Both the federal government and private lenders have certain criteria that borrowers must meet in order to qualify for a student loan. The federal student loan amount you qualify for varies by financial need and loan type.
Requirements for federal student loans include:
- completion of the Free Application for Federal Student Aid (FAFSA), which includes proof of family income
- U.S. citizenship or eligible noncitizenship (for instance, someone with a permanent resident card, who was granted asylum or who is a refugee)
- acceptance into a degree program
- proof of financial need (only required for subsidized federal loans)
Requirements for private student loans can vary depending on the lender. These may include:
- completion of lender’s loan application
- credit history (or a co-signer if your credit history isn’t good)
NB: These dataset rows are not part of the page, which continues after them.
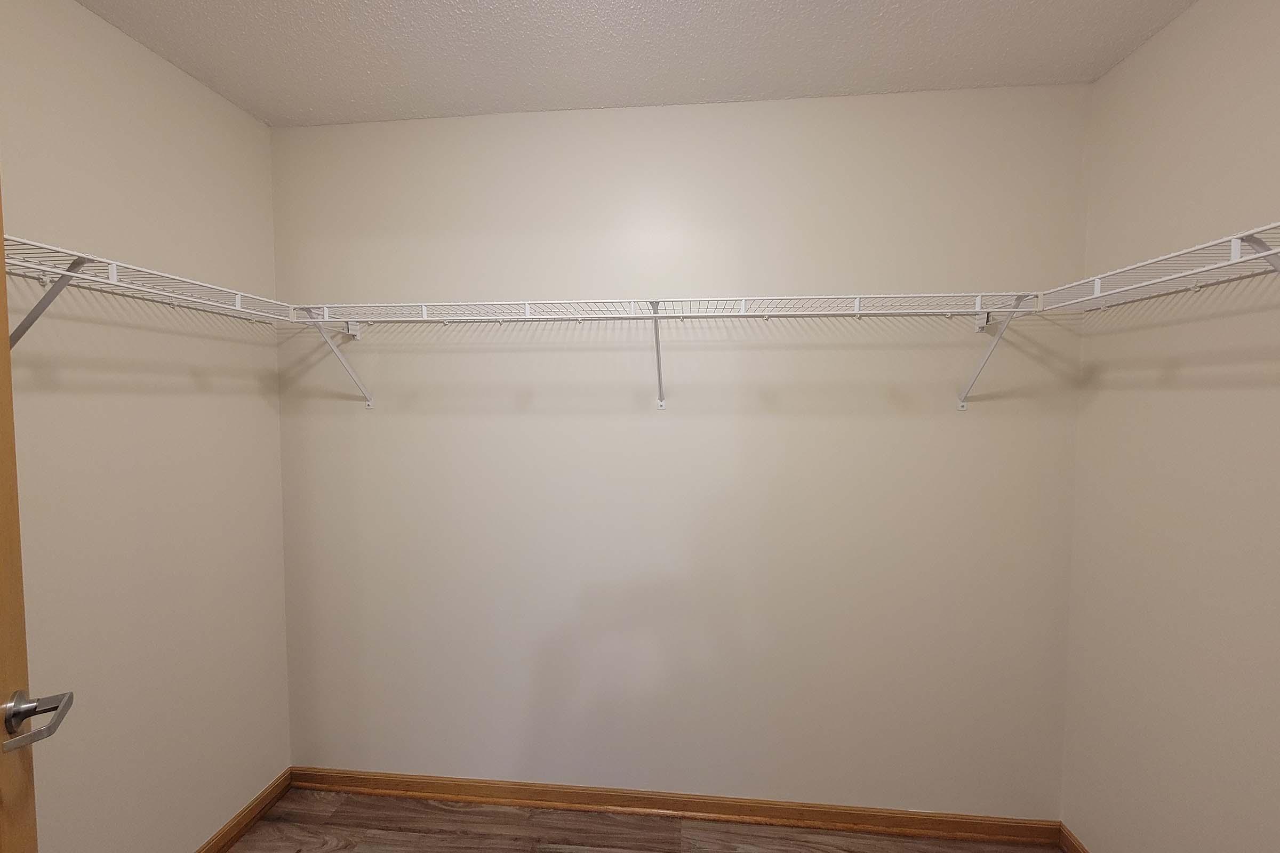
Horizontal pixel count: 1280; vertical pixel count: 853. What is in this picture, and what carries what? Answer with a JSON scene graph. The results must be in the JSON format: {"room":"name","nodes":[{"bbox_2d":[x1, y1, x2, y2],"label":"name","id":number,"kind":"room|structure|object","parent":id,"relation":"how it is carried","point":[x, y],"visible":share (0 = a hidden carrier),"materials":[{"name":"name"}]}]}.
{"room":"closet","nodes":[
{"label":"closet","id":0,"kind":"room"},
{"bbox_2d":[0,0,291,852],"label":"left wall","id":1,"kind":"structure","parent":0,"point":[246,120],"materials":[{"name":"beige paint"}]},
{"bbox_2d":[0,180,74,852],"label":"door","id":2,"kind":"structure","parent":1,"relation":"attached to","point":[1,237],"materials":[{"name":"brown wood"}]},
{"bbox_2d":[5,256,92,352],"label":"shelf bracket","id":3,"kind":"object","parent":1,"relation":"attached to","point":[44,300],"visible":0.58,"materials":[{"name":"grey metal"}]},
{"bbox_2d":[1,233,301,341],"label":"left wire shelf","id":4,"kind":"object","parent":1,"relation":"attached to","point":[113,277],"visible":0.81,"materials":[{"name":"white metal"}]},
{"bbox_2d":[193,769,294,852],"label":"left baseboard","id":5,"kind":"structure","parent":1,"relation":"attached to","point":[246,824],"materials":[{"name":"brown wood"}]},
{"bbox_2d":[73,0,1205,126],"label":"ceiling","id":6,"kind":"structure","parent":0,"point":[832,83],"materials":[{"name":"white paint"}]},
{"bbox_2d":[223,789,1058,852],"label":"floor","id":7,"kind":"structure","parent":0,"point":[259,834],"materials":[{"name":"brown wood"}]},
{"bbox_2d":[268,85,1092,813],"label":"back wall","id":8,"kind":"structure","parent":0,"point":[878,352],"materials":[{"name":"paint"}]},
{"bbox_2d":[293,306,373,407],"label":"shelf bracket","id":9,"kind":"object","parent":8,"relation":"attached to","point":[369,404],"visible":0.89,"materials":[{"name":"white metal"}]},
{"bbox_2d":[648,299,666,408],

- enrollment (at least part-time) in a degree program
- U.S. citizenship or permanent resident status
Getting a Good Rate
Increase your chances of getting approved for a good rate on a private student loan with these tips:
- Establish and maintain a good credit history: Lenders like to see a history of on-time payments. You’re more likely to get a loan with a low interest rate when your credit record indicates that you’re good at managing money.
- Shop around: Spend time talking to lenders, researching loan options and comparing your available options. Your credit union or bank is a good starting point because you already have an established track record of doing business together. In addition, many colleges provide a list of lenders they consider to have a good track record of offering competitive rates and providing good customer service.
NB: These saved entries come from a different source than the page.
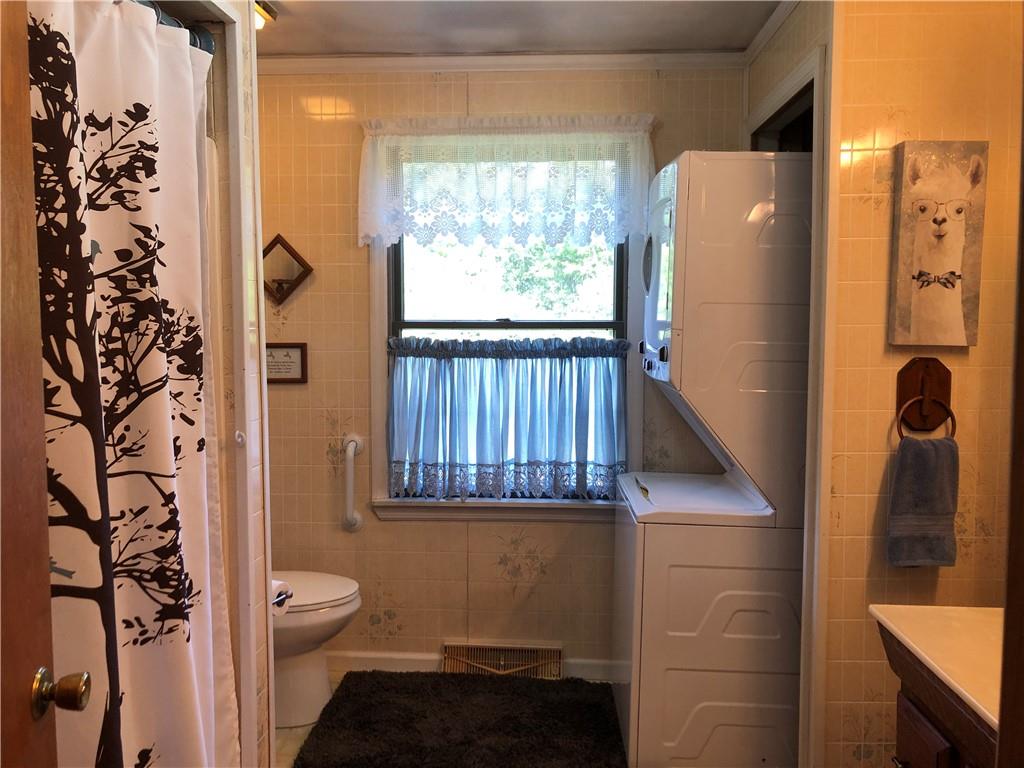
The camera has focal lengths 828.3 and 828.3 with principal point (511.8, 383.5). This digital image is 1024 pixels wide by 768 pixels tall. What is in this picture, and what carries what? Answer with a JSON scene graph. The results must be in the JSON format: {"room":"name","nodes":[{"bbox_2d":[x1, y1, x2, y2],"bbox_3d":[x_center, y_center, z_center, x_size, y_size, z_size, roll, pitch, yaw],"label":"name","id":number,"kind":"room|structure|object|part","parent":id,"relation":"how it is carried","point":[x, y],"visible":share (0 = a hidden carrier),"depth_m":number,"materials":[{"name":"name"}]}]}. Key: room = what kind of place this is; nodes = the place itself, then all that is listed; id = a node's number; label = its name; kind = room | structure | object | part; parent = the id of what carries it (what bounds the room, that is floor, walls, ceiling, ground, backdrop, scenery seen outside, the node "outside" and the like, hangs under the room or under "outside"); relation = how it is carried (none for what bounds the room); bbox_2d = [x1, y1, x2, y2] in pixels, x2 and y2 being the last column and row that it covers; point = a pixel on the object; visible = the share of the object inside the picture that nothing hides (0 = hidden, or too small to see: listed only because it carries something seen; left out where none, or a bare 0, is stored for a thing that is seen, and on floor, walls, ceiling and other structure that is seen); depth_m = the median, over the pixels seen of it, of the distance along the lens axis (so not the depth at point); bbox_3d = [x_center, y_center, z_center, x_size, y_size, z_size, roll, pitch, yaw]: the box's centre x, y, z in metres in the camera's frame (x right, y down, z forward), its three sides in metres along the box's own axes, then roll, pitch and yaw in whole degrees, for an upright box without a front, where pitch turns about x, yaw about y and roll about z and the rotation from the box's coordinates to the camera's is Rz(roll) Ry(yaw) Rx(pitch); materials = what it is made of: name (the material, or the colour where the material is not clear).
{"room":"bathroom","nodes":[
{"label":"bathroom","id":0,"kind":"room"},
{"bbox_2d":[151,0,276,765],"bbox_3d":[-0.774,0.070,1.716,0.136,2.428,1.134,0,4,3],"label":"left wall","id":1,"kind":"structure","parent":0,"point":[244,52],"depth_m":2.07,"materials":[{"name":"tile"}]},
{"bbox_2d":[0,0,90,765],"bbox_3d":[-0.610,0.337,0.730,0.173,2.070,0.914,-1,4,-9],"label":"door","id":2,"kind":"structure","parent":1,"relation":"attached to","point":[18,674],"depth_m":1.07,"materials":[{"name":"brown wood"}]},
{"bbox_2d":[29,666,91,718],"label":"door knob","id":3,"kind":"object","parent":2,"relation":"attached to","point":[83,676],"visible":0.96,"depth_m":1.08,"materials":[{"name":"gold metal"}]},
{"bbox_2d":[130,0,215,55],"bbox_3d":[-0.765,-0.731,1.294,0.071,0.065,1.262,0,4,3],"label":"shower curtain rod","id":4,"kind":"object","parent":1,"relation":"attached to","point":[210,50],"visible":0.27,"depth_m":1.80,"materials":[{"name":"metal"}]},
{"bbox_2d":[26,1,238,767],"bbox_3d":[-0.731,0.262,1.545,0.121,1.919,0.827,0,4,3],"label":"shower curtain","id":5,"kind":"object","parent":4,"relation":"hanging from","point":[107,244],"visible":0.89,"depth_m":1.57,"materials":[{"name":"fabric"}]},
{"bbox_2d":[270,580,293,615],"bbox_3d":[-0.685,0.589,2.295,0.145,0.098,0.116,0,4,3],"label":"toilet paper roll","id":6,"kind":"object","parent":1,"relation":"attached to","point":[280,586],"visible":0.31,"depth_m":2.28,"materials":[{"name":"white paper"}]},
{"bbox_2d":[274,668,621,767],"bbox_3d":[-0.098,1.360,1.638,3.218,0.093,3.742,0,4,3],"label":"floor","id":7,"kind":"structure","parent":0,"point":[283,751],"depth_m":2.85,"materials":[{"name":"beige tile"}]},
{"bbox_2d":[269,571,361,728],"bbox_3d":[-0.918,0.804,2.993,0.753,0.789,0.461,0,4,3],"label":"toilet","id":8,"kind":"object","parent":7,"relation":"on","point":[352,605],"visible":0.32,"depth_m":2.92,"materials":[{"name":"white ceramic"}]},
{"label":"toilet lid","id":9,"kind":"part","parent":8,"relation":"part of","materials":[{"name":"white plastic"}]},
{"bbox_2d":[293,671,628,767],"bbox_3d":[-0.137,1.200,2.867,1.110,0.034,0.922,0,4,3],"label":"bath rug","id":10,"kind":"object","parent":7,"relation":"on","point":[531,749],"visible":1,"depth_m":2.89,"materials":[{"name":"carpet"}]},
{"bbox_2d":[614,152,813,767],"bbox_3d":[0.716,0.260,2.768,0.674,1.924,0.645,0,4,3],"label":"stacked washer dryer","id":11,"kind":"object","parent":7,"relation":"on","point":[671,741],"visible":0.95,"depth_m":2.47,"materials":[{"name":"white metal"}]},
{"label":"control panel","id":12,"kind":"part","parent":11,"relation":"part of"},
{"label":"dryer door","id":13,"kind":"part","parent":11,"relation":"part of","materials":[{"name":"white metal"}]},
{"bbox_2d":[880,628,997,767],"bbox_3d":[1.015,0.902,1.381,0.573,0.869,0.856,0,4,3],"label":"vanity cabinet","id":14,"kind":"object","parent":7,"relation":"on","point":[944,751],"visible":0.54,"depth_m":1.56,"materials":[{"name":"brown wood"}]},
{"bbox_3d":[0.860,0.910,1.764,0.024,0.391,0.317,0,4,3],"label":"cabinet door","id":15,"kind":"part","parent":14,"relation":"part of","materials":[{"name":"brown wood"}]},
{"bbox_2d":[870,602,1007,728],"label":"vanity countertop","id":16,"kind":"structure","parent":14,"relation":"on","point":[974,700],"depth_m":1.58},
{"bbox_2d":[258,64,748,673],"bbox_3d":[-0.194,-0.045,3.359,2.472,2.444,0.127,0,4,3],"label":"back wall","id":17,"kind":"structure","parent":0,"point":[410,532],"depth_m":3.33,"materials":[{"name":"beige tile"}]},
{"bbox_2d":[264,342,307,383],"bbox_3d":[-0.927,-0.084,3.294,0.215,0.165,0.019,0,4,3],"label":"framed sign","id":18,"kind":"object","parent":17,"relation":"attached to","point":[293,362],"visible":0.78,"depth_m":3.29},
{"bbox_2d":[262,233,312,304],"bbox_3d":[-0.935,-0.453,3.282,0.288,0.281,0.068,0,4,3],"label":"mirror","id":19,"kind":"object","parent":17,"relation":"attached to","point":[270,248],"visible":0.91,"depth_m":3.29,"materials":[{"name":"brown"}]},
{"bbox_2d":[341,432,364,532],"bbox_3d":[-0.644,0.396,3.310,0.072,0.396,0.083,0,4,3],"label":"grab bar","id":20,"kind":"object","parent":17,"relation":"attached to","point":[350,452],"visible":0.98,"depth_m":3.29,"materials":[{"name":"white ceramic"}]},
{"bbox_2d":[325,650,618,680],"bbox_3d":[-0.129,1.140,3.352,2.162,0.085,0.014,0,4,3],"label":"baseboard","id":21,"kind":"structure","parent":17,"relation":"attached to","point":[399,657],"depth_m":3.37,"materials":[{"name":"white paint"}]},
{"bbox_2d":[441,642,562,677],"bbox_3d":[-0.041,1.117,3.317,0.490,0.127,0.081,0,4,3],"label":"floor vent","id":22,"kind":"object","parent":17,"relation":"attached to","point":[558,652],"visible":0.82,"depth_m":3.33,"materials":[{"name":"metal"}]},
{"bbox_2d":[259,51,746,73],"bbox_3d":[-0.182,-1.230,3.172,2.125,0.057,0.050,0,4,3],"label":"crown molding","id":23,"kind":"structure","parent":17,"relation":"attached to","point":[634,57],"depth_m":3.17,"materials":[{"name":"white paint"}]},
{"bbox_2d":[367,133,644,520],"bbox_3d":[-0.027,-0.227,3.324,1.107,1.547,0.151,0,4,3],"label":"window","id":24,"kind":"structure","parent":17,"relation":"in","point":[376,407],"depth_m":3.34,"materials":[{"name":"white"}]},
{"bbox_2d":[359,115,656,251],"bbox_3d":[-0.027,-0.762,3.147,1.127,0.501,0.104,0,4,3],"label":"lace valance","id":25,"kind":"object","parent":24,"relation":"attached to","point":[361,222],"visible":0.97,"depth_m":3.13,"materials":[{"name":"white fabric"}]},
{"bbox_2d":[385,337,630,499],"bbox_3d":[-0.027,0.134,3.249,0.959,0.617,0.105,0,4,3],"label":"cafe curtain","id":26,"kind":"object","parent":24,"relation":"attached to","point":[397,461],"visible":0.95,"depth_m":3.24,"materials":[{"name":"blue fabric"}]},
{"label":"sash","id":27,"kind":"part","parent":24,"relation":"part of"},
{"bbox_2d":[254,0,782,57],"bbox_3d":[-0.089,-1.176,1.456,3.289,0.100,3.769,0,4,3],"label":"ceiling","id":28,"kind":"structure","parent":0,"point":[293,26],"depth_m":2.85,"materials":[{"name":"white paint"}]},
{"bbox_2d":[252,0,276,29],"bbox_3d":[-0.886,-1.200,2.679,0.207,0.078,0.225,0,4,3],"label":"ceiling light","id":29,"kind":"object","parent":28,"relation":"attached to","point":[257,16],"visible":0.28,"depth_m":2.70,"materials":[{"name":"gold"}]},
{"bbox_2d":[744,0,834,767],"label":"closet wall","id":30,"kind":"structure","parent":0,"point":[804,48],"depth_m":2.44,"materials":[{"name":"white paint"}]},
{"bbox_2d":[740,0,800,66],"bbox_3d":[0.883,-1.190,2.501,0.053,0.066,1.233,0,4,3],"label":"crown molding","id":31,"kind":"structure","parent":30,"relation":"attached to","point":[757,48],"depth_m":2.83,"materials":[{"name":"white paint"}]},
{"bbox_2d":[809,1,1022,767],"bbox_3d":[1.159,0.046,2.226,0.555,2.456,0.154,0,4,3],"label":"right wall","id":32,"kind":"structure","parent":0,"point":[902,108],"depth_m":2.19,"materials":[{"name":"tile"}]},
{"bbox_2d":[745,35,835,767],"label":"door frame","id":33,"kind":"structure","parent":32,"relation":"attached to","point":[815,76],"depth_m":2.29,"materials":[{"name":"white paint"}]},
{"bbox_2d":[895,356,953,437],"bbox_3d":[1.066,0.038,2.125,0.163,0.207,0.058,0,4,3],"label":"towel ring","id":34,"kind":"object","parent":32,"relation":"attached to","point":[927,368],"visible":0.89,"depth_m":2.14,"materials":[{"name":"brown wood"}]},
{"bbox_2d":[887,434,959,567],"bbox_3d":[1.039,0.301,2.088,0.169,0.319,0.085,0,4,3],"label":"hand towel","id":35,"kind":"object","parent":34,"relation":"hanging from","point":[902,470],"visible":0.99,"depth_m":2.07,"materials":[{"name":"grey fabric"}]},
{"bbox_2d":[888,139,986,348],"bbox_3d":[1.096,-0.357,2.139,0.223,0.526,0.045,0,4,3],"label":"canvas picture","id":36,"kind":"object","parent":32,"relation":"attached to","point":[957,315],"visible":0.98,"depth_m":2.12},
{"bbox_2d":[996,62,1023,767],"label":"door frame","id":37,"kind":"structure","parent":32,"relation":"attached to","point":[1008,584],"depth_m":0.86,"materials":[{"name":"brown wood"}]},
{"label":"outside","id":38,"kind":"structure","parent":0,"visible":0},
{"label":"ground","id":39,"kind":"structure","parent":38,"visible":0},
{"bbox_2d":[495,236,611,317],"bbox_3d":[0.729,-1.065,8.595,2.448,3.412,2.224,0,4,3],"label":"tree","id":40,"kind":"object","parent":39,"relation":"on","point":[562,254],"visible":0.28,"depth_m":8.35,"materials":[{"name":"green plant"}]}
]}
- Consider a co-signer: Co-signers sign for the loan with you, which means they’re equally responsible for ensuring timely and complete repayment. Lenders tend to look favorably at co-signed loans because one borrower usually has a more established credit history.
If you don’t qualify for a private student loan on your own because of your age, income or credit history, you may need someone to co-sign for the loan with you. A co-signer vouches that you’ll pay off the debt as promised and takes on equal responsibility for the loan repayment. In other words, if you fail to make your loan payments, your co-signer is legally obligated to do so. A late or missed payment will negatively affect your credit score, as well as your co-signer’s score. Having a co-signer may help to secure a lower interest rate and loan approval.
Choose someone who meets the lender’s criteria and has a history of good credit. While this person is typically a family member, other qualifying non-relatives may serve as co-signers, too.